Life often happens via a series of seemingly random chain-reaction events and sliding door moments. The beauty of strings of randomness means that you have an immense amount of error rates that can compound over time across a series of events/interactions, which perhaps speaks to why connections amongst people are so special. So many things theoretically have to go right.
Out of distribution ideas can be those that require multi-step long-term reasoning or complex navigation of gradients of possibilities. This level of complexity has thus far largely evaded models, though there are hypotheses that scaling inference time will lead to better ability to navigate proverbial idea mazes (OpenAI’s o1 models are the first signals of this to some degree).
These types of out-of-distribution ideas can take on many different forms, from navigating broader themes around forecasting all the way to finding the resulting "abstractions" that actually get to the core of what a long term vision is.
On the latter, I'm often reminded of Runway’s take, when they say they aren't building video generation models or world models, but instead they're building a new camera and the next era of art.
While to some this, along with "growing the GDP of the internet" (Stripe) and "making life multi-planetary" (SpaceX) sounds unnecessarily abstract or grandiose at first, these framings create baseline understanding and convey the prescience of what the long-term mission is of special long-term oriented ideas and importantly, frame the heart of the idea that sits in a gray area.3 An almost precise abstraction, you could say.
These abstractions and out-of-distribution ideas aren't just intellectual exercises, they're the guideposts for creating a form of truly transformative work.
As AI gets better at churning out obvious ideas, our human advantage and comparative advantages lie in our ability to generate and build upon novel concepts. This is why developing out-of-distribution thinking is so crucial. It's not about asking AI to list every possible solution (though I’m sure someone will say this is the endgame of superintelligence); it's about venturing into areas where AI's current (and maybe future) capabilities fall short.

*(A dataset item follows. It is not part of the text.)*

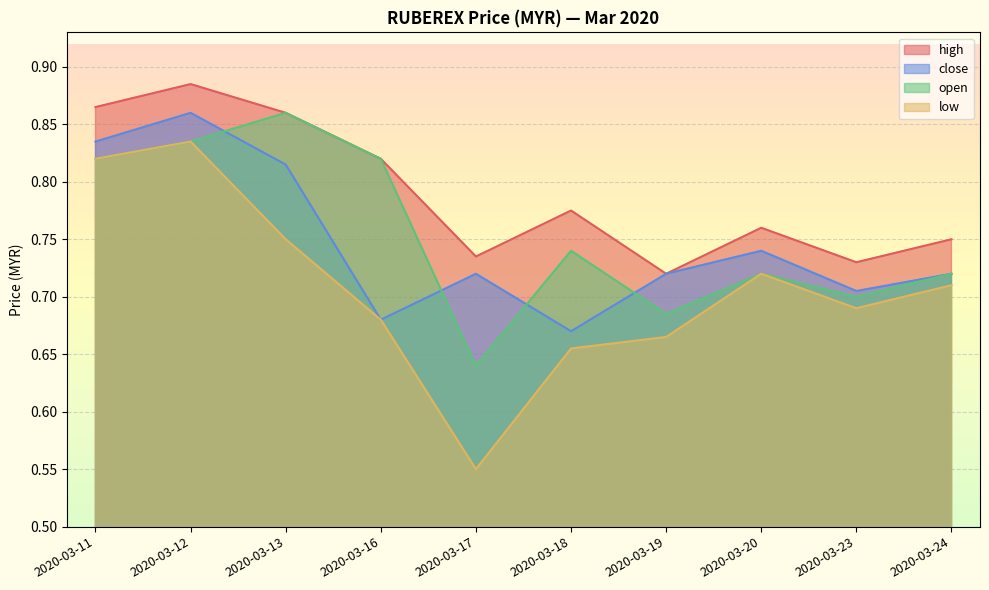

At how many categories does at least one series exceed 0?

10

The real value emerges from connecting these novel ideas and/or forming new patterns of thought that AI struggles to replicate on top of in-distribution ideas. This approach pushes us to think beyond immediate limitations or incrementalism and instead consider possibilities that might seem far-fetched at first. It reminds us that while AI can help navigate the familiar, exploring the unknown in some ways may remain uniquely human. In a world where the obvious is increasingly automated and discoverable, our ability to work in these gray areas becomes not just valuable, but essential.
And life mostly happens in gray areas.
Let’s not get hung up on the cadence of pre-training etc. A new model comes out every 12 months at most and has updated context.
I wrote about this more in-depth in On Inflection Points
To be fair, there is some survivorship bias here. A lot of companies make these grandiose type statements in an effort of abstract the actual lack of creativity or to overcomplicate and stretch the company narrative.